52 Weeks 500 Words
This is how it began: Justine (not her real name) decided to write 500 words (or as near as), anything goes, per week for 52 weeks. She would then submit it for anonymous posting, via me, her friend. Perhaps a pattern will emerge from her words, but at this stage it’s more an experiment I have agreed to share in. I’ll attempt to draw conclusions at the end of this. Stay tuned if this resonates with you.
"The concept anger, that’s what I’d like to address this week.
We all know it well. That feeling of frustration/helplessness/aggression/thoughtlessness which is - when you add them all together - anger. Of course there are more emotions involved than the four lumped together here, but you get the idea.

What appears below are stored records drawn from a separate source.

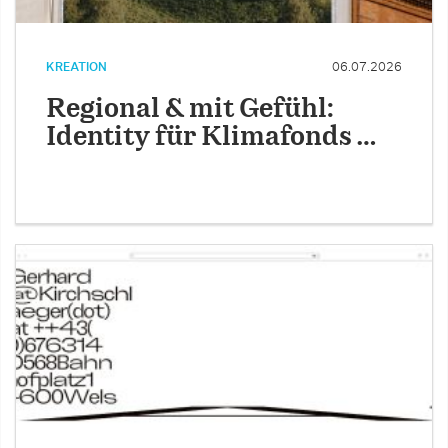
KREATION
06.07.2026
Regional & mit Gefühl:
Identity für Klimafonds …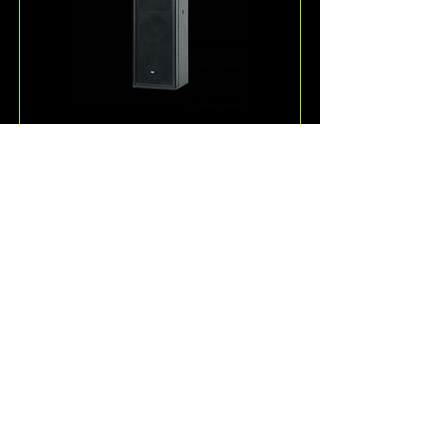
ESD36
אחד הרמקולים היותר ייחודיים ש-KV2-
Audio מציעה, ה-ESD36 הוא רמקול 
תלת-ערוצי פסיבי בטווח-מלא לתוכן 
ווקאלי ומוזיקה.
קרא עוד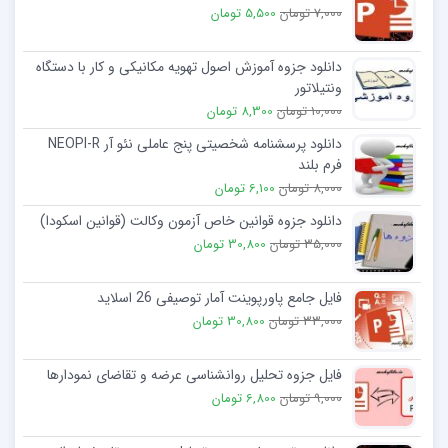
7,000 تومان
5,500 تومان
دانلود جزوه آموزش اصول تهویه مکانیکی و کار با دستگاه
ونتیلاتور
10,000 تومان
8,300 تومان
دانلود پرسشنامه شخصیتی پنج عاملی نئو آر NEOPI-R
فرم بلند
8,000 تومان
6,100 تومان
دانلود جزوه قوانین خاص آزمون وکالت (قوانین اسکودا)
35,000 تومان
30,800 تومان
فایل جامع پاورپوینت آمار توصیفی 26 اسلاید
33,000 تومان
30,800 تومان
فایل جزوه تحلیل روانشناسی عرضه و تقاضای نمودارها
9,000 تومان
6,800 تومان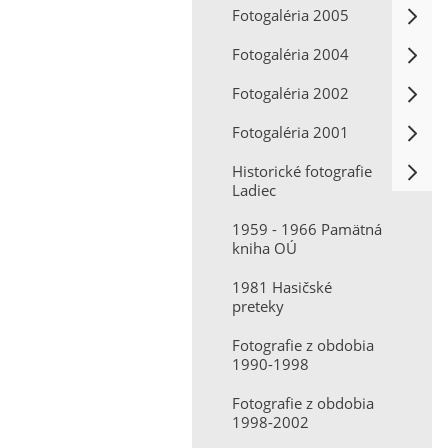
Fotogaléria 2005
Fotogaléria 2004
Fotogaléria 2002
Fotogaléria 2001
Historické fotografie
Ladiec
1959 - 1966 Pamätná
kniha OÚ
1981 Hasičské
preteky
Fotografie z obdobia
1990-1998
Fotografie z obdobia
1998-2002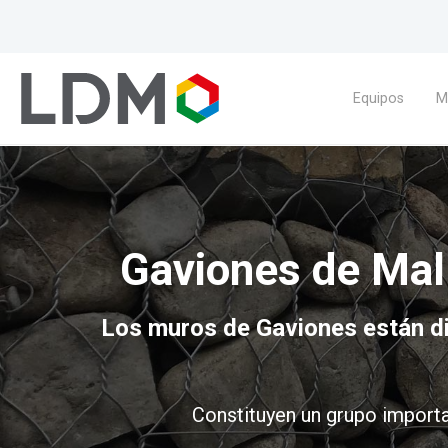
Equipos
M
Gaviones de Mall
Los muros de Gaviones están di
Constituyen un grupo importa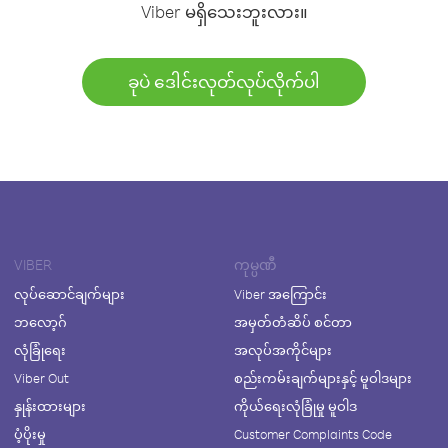
Viber မရှိသေးဘူးလား။
ခုပဲ ဒေါင်းလုတ်လုပ်လိုက်ပါ
VIBER
ကုမ္ပဏီ
လုပ်ဆောင်ချက်များ
Viber အကြောင်း
ဘလော့ဂ်
အမှတ်တံဆိပ် စင်တာ
လုံခြုံရေး
အလုပ်အကိုင်များ
Viber Out
စည်းကမ်းချက်များနှင့် မူဝါဒများ
နှုန်းထားများ
ကိုယ်ရေးလုံခြုံမှု မူဝါဒ
ပံ့ပိုးမှု
Customer Complaints Code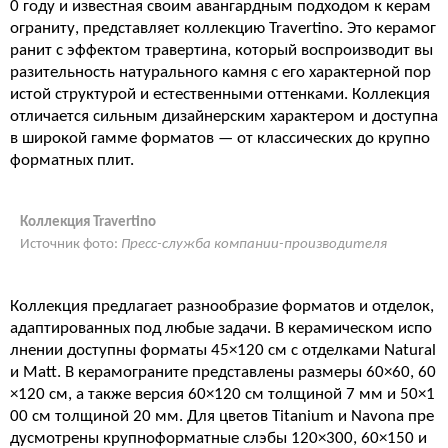
0 году и известная своим авангардным подходом к керам
ограниту, представляет коллекцию Travertino. Это керамог
ранит с эффектом травертина, который воспроизводит вы
разительность натурального камня с его характерной пор
истой структурой и естественными оттенками. Коллекция
отличается сильным дизайнерским характером и доступна
в широкой гамме форматов — от классических до крупно
форматных плит
.
Коллекция Travertino
Источник фото:
Пресс-служба компании-производителя
Коллекция предлагает разнообразие форматов и отделок,
адаптированных под любые задачи. В керамическом испо
лнении доступны форматы 45×120 см с отделками Natural
и Matt. В керамограните представлены размеры 60×60, 60
×120 см, а также версия 60×120 см толщиной 7 мм и 50×1
00 см толщиной 20 мм. Для цветов Titanium и Navona пре
дусмотрены крупноформатные слэбы 120×300, 60×150 и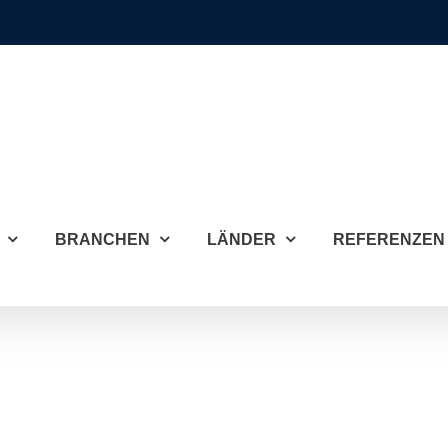
BRANCHEN
LÄNDER
REFERENZEN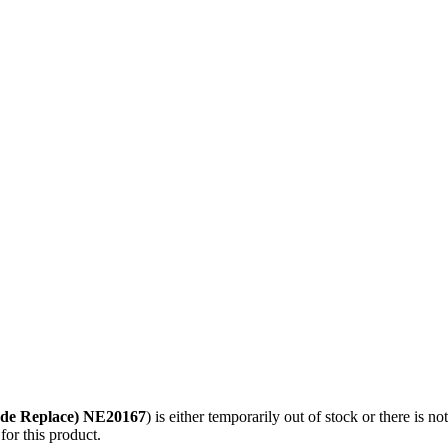
ade Replace) NE20167
) is either temporarily out of stock or there is n
for this product.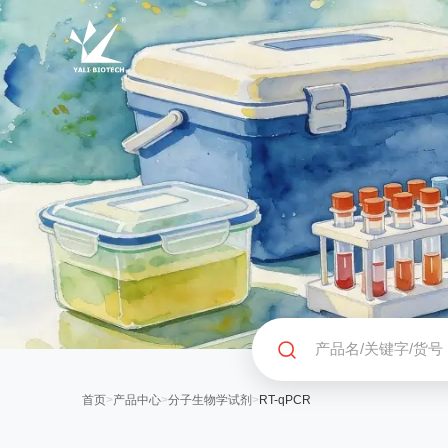
首页
>
产品中心
>
分子生物学试剂
>
RT-qPCR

Unusually anger is sparked by the frustration of helplessness. This is when you want something to work so badly and yet you cannot change it, you have not the power, the power is elsewhere. Those frustrated feelings then result in aggression, for now you need to express how you feel in some overt way, and aggression becomes thoughtlessness. You start feeding those flames so much you no longer give thought to what you’re saying, doing, or who you may be hurting.
We think we feel better having released the demons of frustration, but in fact the aftermath can be far worse. Soon we realise we hurt someone or we broke something or we went too far in some way … and there is no undoing it. Fixing, trust me, isn't undoing.
Anger harms the angry the most, in my opinion. Not only is there the aftermath, but there is an inner disappointment. You lost control. You didn't think first. You were impatient. You were, in fact, selfish, wanting something to go exactly according to your demands, or someone to react exactly as you expect them to. So you allowed anger to take root and it solved exactly nothing.
There is much advice about what to do when an angry person confronts you or you need to deal with someone in the grip of it. Do not add fuel to the fire by arguing with them. Walk away, an angry person cannot fight with him or herself. Some say, listen, and wait out the tirade, and then offer logical solutions. This may take a while, for a listener is a great scapegoat for an angry person.
The advice above is for the witness, however.
What about you, me, him or her, the one growing angrier by the second?
What advice can we offer ourselves to prevent it? Take a deep breath, they say. Think first, they say. Walk away, change your environment in some small way to distract you. Have a drink of water, your mouth will be too busy to speak, and therefore you grab time to calm down.
All of the above have merit, but we are only human and we cannot always control our aggressive sides. I say use what works for you, try one tip, then another, until you find the one that makes you stop long enough to choose another manner of expression. But remember this – we ARE human and we make mistakes and fail in our intentions even when we try to do the best we can. So don’t beat yourself up after, apologise if you need to, and try the next tip … or come up with something that works.
One last point. Anger is a valid emotion, but how we deal with it makes all the difference. Allowing anger to rule us is not good for anybody."